When you copy the data, keep every line exactly as written and skip the pictures.
[Data to process — start]
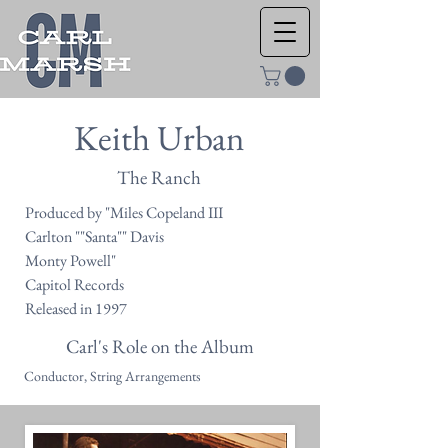
Keith Urban
The Ranch
Produced by "Miles Copeland III
Carlton ""Santa"" Davis
Monty Powell"
Capitol Records
Released in 1997
Carl's Role on the Album
Conductor, String Arrangements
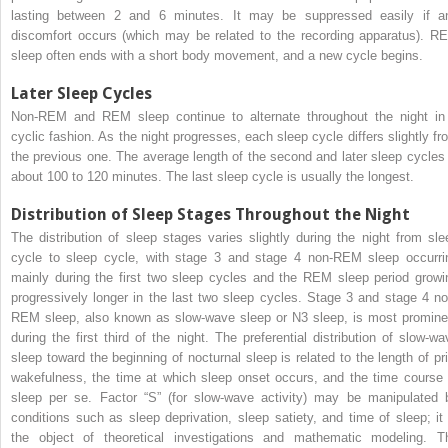
lasting between 2 and 6 minutes. It may be suppressed easily if a
discomfort occurs (which may be related to the recording apparatus). R
sleep often ends with a short body movement, and a new cycle begins.
Later Sleep Cycles
Non-REM and REM sleep continue to alternate throughout the night in
cyclic fashion. As the night progresses, each sleep cycle differs slightly fr
the previous one. The average length of the second and later sleep cycles 
about 100 to 120 minutes. The last sleep cycle is usually the longest.
Distribution of Sleep Stages Throughout the Night
The distribution of sleep stages varies slightly during the night from sle
cycle to sleep cycle, with stage 3 and stage 4 non-REM sleep occurri
mainly during the first two sleep cycles and the REM sleep period growi
progressively longer in the last two sleep cycles. Stage 3 and stage 4 no
REM sleep, also known as slow-wave sleep or N3 sleep, is most promine
during the first third of the night. The preferential distribution of slow-wa
sleep toward the beginning of nocturnal sleep is related to the length of pri
wakefulness, the time at which sleep onset occurs, and the time course 
sleep per se. Factor “S” (for slow-wave activity) may be manipulated 
conditions such as sleep deprivation, sleep satiety, and time of sleep; it 
the object of theoretical investigations and mathematic modeling. T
[Data to process — finish]
### Result of this exercise
Keith Urban
The Ranch
Produced by "Miles Copeland III
Carlton ""Santa"" Davis
Monty Powell"
Capitol Records
Released in 1997
Carl's Role on the Album
Conductor, String Arrangements
lasting between 2 and 6 minutes. It may be suppressed easily if a
discomfort occurs (which may be related to the recording apparatus). R
sleep often ends with a short body movement, and a new cycle begins.
Later Sleep Cycles
Non-REM and REM sleep continue to alternate throughout the night in
cyclic fashion. As the night progresses, each sleep cycle differs slightly fr
the previous one. The average length of the second and later sleep cycles 
about 100 to 120 minutes. The last sleep cycle is usually the longest.
Distribution of Sleep Stages Throughout the Night
The distribution of sleep stages varies slightly during the night from sle
cycle to sleep cycle, with stage 3 and stage 4 non-REM sleep occurri
mainly during the first two sleep cycles and the REM sleep period growi
progressively longer in the last two sleep cycles. Stage 3 and stage 4 no
REM sleep, also known as slow-wave sleep or N3 sleep, is most promine
during the first third of the night. The preferential distribution of slow-wa
sleep toward the beginning of nocturnal sleep is related to the length of pri
wakefulness, the time at which sleep onset occurs, and the time course 
sleep per se. Factor “S” (for slow-wave activity) may be manipulated 
conditions such as sleep deprivation, sleep satiety, and time of sleep; it 
the object of theoretical investigations and mathematic modeling. T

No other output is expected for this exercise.